What to Include in Your Company Letterhead

In this modern age, where most communication is electronic and paper mail is mostly advertisements, you may reasonably ask, “Who the heck writes letters anymore?” (Or perhaps, “What the heck is a letter?”) You may, therefore, be excused for not knowing what “letterhead” is, what it’s for, or how to design a good one.

(For those too young to remember: Letterhead is a business’s custom pre-printed stationery. Before personal computers were common, when a company wanted to communicate with the outside world, someone would grab a sheet of the company’s letterhead, put it in a typewriter, and type out a letter, which would be placed in a matching envelope, sealed, stamped, and put in the mail.)

So, why would anyone care about letterhead anymore, much less spend money to have some printed up? Because there are still occasions when sending messages on paper is advantageous (and sometimes even required), and your letterhead is a component of your brand image. A well-designed letterhead, printed professionally on premium paper, is a way of saying, “I care about quality in every aspect of my business.”

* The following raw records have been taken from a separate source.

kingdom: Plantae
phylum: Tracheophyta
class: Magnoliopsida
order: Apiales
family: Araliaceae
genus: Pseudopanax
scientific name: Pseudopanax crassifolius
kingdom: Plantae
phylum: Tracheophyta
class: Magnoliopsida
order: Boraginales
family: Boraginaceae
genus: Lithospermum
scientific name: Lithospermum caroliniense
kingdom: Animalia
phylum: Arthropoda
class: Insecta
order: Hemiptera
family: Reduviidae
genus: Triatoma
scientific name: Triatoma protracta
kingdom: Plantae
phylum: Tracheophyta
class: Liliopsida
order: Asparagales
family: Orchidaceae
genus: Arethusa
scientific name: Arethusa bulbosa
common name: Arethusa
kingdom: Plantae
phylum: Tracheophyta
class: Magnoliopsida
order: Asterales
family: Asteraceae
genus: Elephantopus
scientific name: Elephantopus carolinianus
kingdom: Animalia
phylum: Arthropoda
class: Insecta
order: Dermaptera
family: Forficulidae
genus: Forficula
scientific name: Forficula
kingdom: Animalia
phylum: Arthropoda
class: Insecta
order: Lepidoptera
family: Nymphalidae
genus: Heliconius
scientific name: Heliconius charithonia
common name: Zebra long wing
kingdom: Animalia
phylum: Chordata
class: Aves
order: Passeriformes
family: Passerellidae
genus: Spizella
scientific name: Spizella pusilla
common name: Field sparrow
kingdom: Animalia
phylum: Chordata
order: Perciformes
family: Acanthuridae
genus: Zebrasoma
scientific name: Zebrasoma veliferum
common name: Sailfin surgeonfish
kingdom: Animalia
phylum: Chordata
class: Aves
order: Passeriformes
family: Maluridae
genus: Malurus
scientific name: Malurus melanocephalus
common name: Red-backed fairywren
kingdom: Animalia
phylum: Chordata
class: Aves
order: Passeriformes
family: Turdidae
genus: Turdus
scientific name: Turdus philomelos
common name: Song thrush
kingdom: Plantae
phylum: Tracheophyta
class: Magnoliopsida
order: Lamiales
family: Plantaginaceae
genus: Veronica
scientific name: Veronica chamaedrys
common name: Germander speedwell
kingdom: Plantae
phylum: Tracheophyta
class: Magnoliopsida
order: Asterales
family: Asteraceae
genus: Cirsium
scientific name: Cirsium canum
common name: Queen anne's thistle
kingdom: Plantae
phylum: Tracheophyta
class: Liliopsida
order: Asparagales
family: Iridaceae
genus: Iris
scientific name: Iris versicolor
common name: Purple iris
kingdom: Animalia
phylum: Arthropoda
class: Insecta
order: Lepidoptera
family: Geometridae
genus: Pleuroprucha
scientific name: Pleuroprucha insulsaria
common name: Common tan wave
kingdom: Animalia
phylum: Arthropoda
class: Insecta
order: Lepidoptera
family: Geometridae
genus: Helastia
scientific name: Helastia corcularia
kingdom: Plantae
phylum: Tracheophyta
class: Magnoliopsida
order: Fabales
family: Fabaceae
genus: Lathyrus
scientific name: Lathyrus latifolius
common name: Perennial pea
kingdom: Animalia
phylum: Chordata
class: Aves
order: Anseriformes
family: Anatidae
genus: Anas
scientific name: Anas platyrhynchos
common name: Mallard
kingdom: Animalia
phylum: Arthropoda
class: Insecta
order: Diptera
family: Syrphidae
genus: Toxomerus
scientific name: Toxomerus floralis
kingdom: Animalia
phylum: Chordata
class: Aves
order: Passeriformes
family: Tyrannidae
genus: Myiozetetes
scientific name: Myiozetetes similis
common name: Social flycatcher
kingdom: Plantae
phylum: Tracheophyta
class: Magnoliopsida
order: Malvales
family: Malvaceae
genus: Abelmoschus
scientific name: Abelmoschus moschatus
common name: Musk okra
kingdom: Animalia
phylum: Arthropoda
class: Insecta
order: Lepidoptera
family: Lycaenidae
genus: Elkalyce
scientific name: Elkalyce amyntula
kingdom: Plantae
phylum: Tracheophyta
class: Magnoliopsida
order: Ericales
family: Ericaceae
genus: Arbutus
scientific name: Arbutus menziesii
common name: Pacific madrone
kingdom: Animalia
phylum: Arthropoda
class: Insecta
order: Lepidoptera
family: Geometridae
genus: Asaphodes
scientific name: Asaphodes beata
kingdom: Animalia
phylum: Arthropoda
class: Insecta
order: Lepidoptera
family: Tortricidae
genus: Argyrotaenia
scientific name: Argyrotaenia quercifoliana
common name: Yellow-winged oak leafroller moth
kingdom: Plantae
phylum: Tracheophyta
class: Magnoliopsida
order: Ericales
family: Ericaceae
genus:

Designing Effective Letterhead

Here are some things to consider when designing your letterhead:

  • The basics: Who you are, where you are, and how to get in touch with you–that is, the same stuff you’d put on a business card: company name, logo, physical address, email, phone, fax, and web address, and perhaps a tagline.
  • Beyond the basics: Other ways to keep in touch, such as Facebook, Twitter, or Skype.
  • Standard industry practices: You could stop with the necessary information about your communication channels, but in specific industries, it’s common to include additional design elements. A medical clinic might list the names of the doctors in practice. A law firm might list the names of the partners. Some charitable organizations list significant donors or sponsors or the names of their directors.
  • Don’t go crazy: It’s easy to get carried away when designing a letterhead. Just remember that the purpose is a meaningful platform for sending written communication. This means you need to leave room for the content, and the visual design of the letterhead should not distract the recipient from the content. Keep it simple and keep it usable.
  • Color or no color: Color is usually good—it says, “I cared enough about my image to show I didn’t just print this on my office laser printer.” Just don’t go overboard; your logo and one or two other places are probably all the colors you need.
  • Fancy add-ons: There was a time when raised lettering, cutouts, expensive linen paper, and custom watermarks were essential, but considering the limited applications for which you will use letterhead, these are probably no longer worth the extra money.

Some final thoughts: Unless you know you are going to make extensive use of your letterhead, don’t buy a ton of it. All it takes is one change, such as your physical address or a phone number, to render your letterhead useless. This is another argument for keeping it simple; the more information you put on your letterhead, the more likely it is that something will change before you use all of it.

Of course, you could use the backside for scratch paper, but who uses scratch paper anymore?